> Exercise brief
Copy the text from all of the records below line for line, with no changes, and leave the pictures out.

> Listed entries
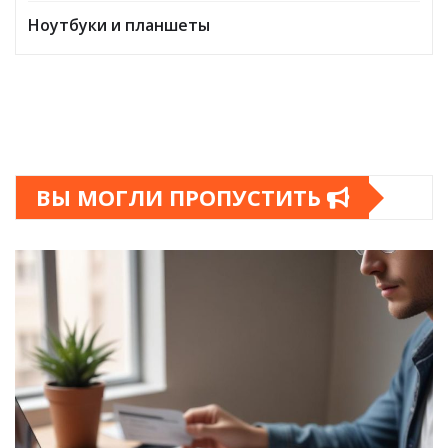
Ноутбуки и планшеты
ВЫ МОГЛИ ПРОПУСТИТЬ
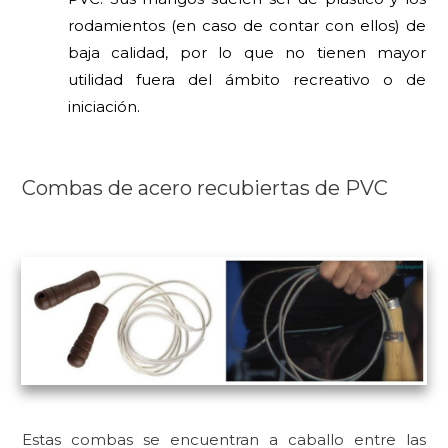
rodamientos (en caso de contar con ellos) de
baja calidad, por lo que no tienen mayor
utilidad fuera del ámbito recreativo o de
iniciación.
Combas de acero recubiertas de PVC
Estas combas se encuentran a caballo entre las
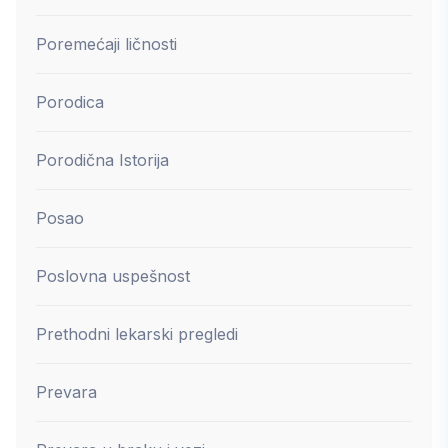
Poremećaji ličnosti
Porodica
Porodična Istorija
Posao
Poslovna uspešnost
Prethodni lekarski pregledi
Prevara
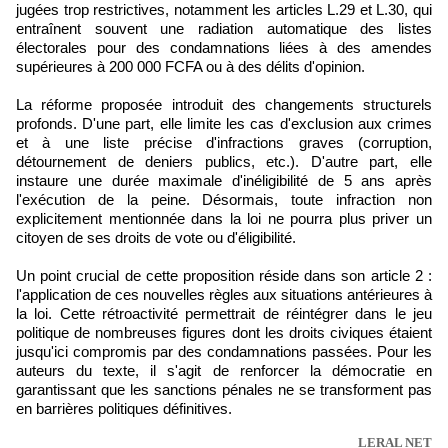
jugées trop restrictives, notamment les articles L.29 et L.30, qui
entraînent souvent une radiation automatique des listes
électorales pour des condamnations liées à des amendes
supérieures à 200 000 FCFA ou à des délits d'opinion.
La réforme proposée introduit des changements structurels
profonds. D'une part, elle limite les cas d'exclusion aux crimes
et à une liste précise d'infractions graves (corruption,
détournement de deniers publics, etc.). D'autre part, elle
instaure une durée maximale d'inéligibilité de 5 ans après
l'exécution de la peine. Désormais, toute infraction non
explicitement mentionnée dans la loi ne pourra plus priver un
citoyen de ses droits de vote ou d'éligibilité.
Un point crucial de cette proposition réside dans son article 2 :
l'application de ces nouvelles règles aux situations antérieures à
la loi. Cette rétroactivité permettrait de réintégrer dans le jeu
politique de nombreuses figures dont les droits civiques étaient
jusqu'ici compromis par des condamnations passées. Pour les
auteurs du texte, il s'agit de renforcer la démocratie en
garantissant que les sanctions pénales ne se transforment pas
en barrières politiques définitives.
LERAL NET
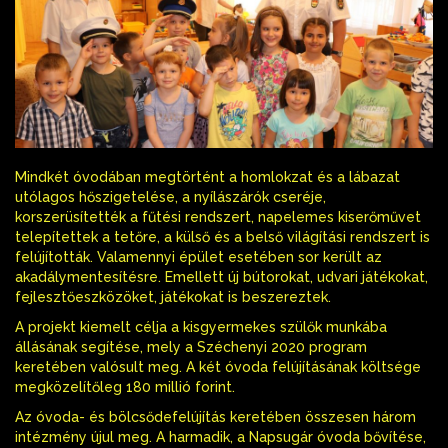
Mindkét óvodában megtörtént a homlokzat és a lábazat
utólagos hőszigetelése, a nyílászárók cseréje,
korszerüsítették a fűtési rendszert, napelemes kiserőművet
telepítettek a tetőre, a külső és a belső világítási rendszert is
felújították. Valamennyi épület esetében sor került az
akadálymentesítésre. Emellett új bútorokat, udvari játékokat,
fejlesztőeszközöket, játékokat is beszereztek.
A projekt kiemelt célja a kisgyermekes szülők munkába
állásának segítése, mely a Széchenyi 2020 program
keretében valósult meg. A két óvoda felújításának költsége
megközelítőleg 180 millió forint.
Az óvoda- és bölcsődefelújítás keretében összesen három
intézmény újul meg. A harmadik, a Napsugár óvoda bővítése,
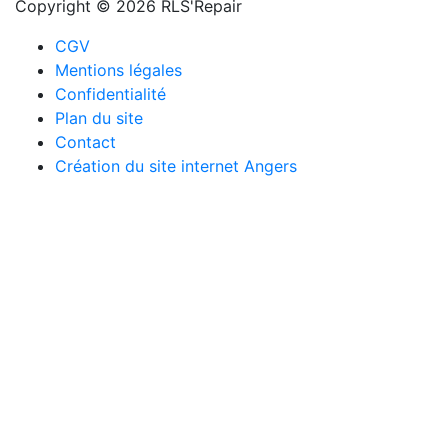
Copyright © 2026 RLS'Repair
CGV
Mentions légales
Confidentialité
Plan du site
Contact
Création du site internet Angers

> Solved exercise
Ноутбуки и планшеты
ВЫ МОГЛИ ПРОПУСТИТЬ
rodamientos (en caso de contar con ellos) de
baja calidad, por lo que no tienen mayor
utilidad fuera del ámbito recreativo o de
iniciación.
Combas de acero recubiertas de PVC
Estas combas se encuentran a caballo entre las
Poremećaji ličnosti
Porodica
Porodična Istorija
Posao
Poslovna uspešnost
Prethodni lekarski pregledi
Prevara
jugées trop restrictives, notamment les articles L.29 et L.30, qui
entraînent souvent une radiation automatique des listes
électorales pour des condamnations liées à des amendes
supérieures à 200 000 FCFA ou à des délits d'opinion.
La réforme proposée introduit des changements structurels
profonds. D'une part, elle limite les cas d'exclusion aux crimes
et à une liste précise d'infractions graves (corruption,
détournement de deniers publics, etc.). D'autre part, elle
instaure une durée maximale d'inéligibilité de 5 ans après
l'exécution de la peine. Désormais, toute infraction non
explicitement mentionnée dans la loi ne pourra plus priver un
citoyen de ses droits de vote ou d'éligibilité.
Un point crucial de cette proposition réside dans son article 2 :
l'application de ces nouvelles règles aux situations antérieures à
la loi. Cette rétroactivité permettrait de réintégrer dans le jeu
politique de nombreuses figures dont les droits civiques étaient
jusqu'ici compromis par des condamnations passées. Pour les
auteurs du texte, il s'agit de renforcer la démocratie en
garantissant que les sanctions pénales ne se transforment pas
en barrières politiques définitives.
LERAL NET
Mindkét óvodában megtörtént a homlokzat és a lábazat
utólagos hőszigetelése, a nyílászárók cseréje,
korszerüsítették a fűtési rendszert, napelemes kiserőművet
telepítettek a tetőre, a külső és a belső világítási rendszert is
felújították. Valamennyi épület esetében sor került az
akadálymentesítésre. Emellett új bútorokat, udvari játékokat,
fejlesztőeszközöket, játékokat is beszereztek.
A projekt kiemelt célja a kisgyermekes szülők munkába
állásának segítése, mely a Széchenyi 2020 program
keretében valósult meg. A két óvoda felújításának költsége
megközelítőleg 180 millió forint.
Az óvoda- és bölcsődefelújítás keretében összesen három
intézmény újul meg. A harmadik, a Napsugár óvoda bővítése,
Copyright © 2026 RLS'Repair
CGV
Mentions légales
Confidentialité
Plan du site
Contact
Création du site internet Angers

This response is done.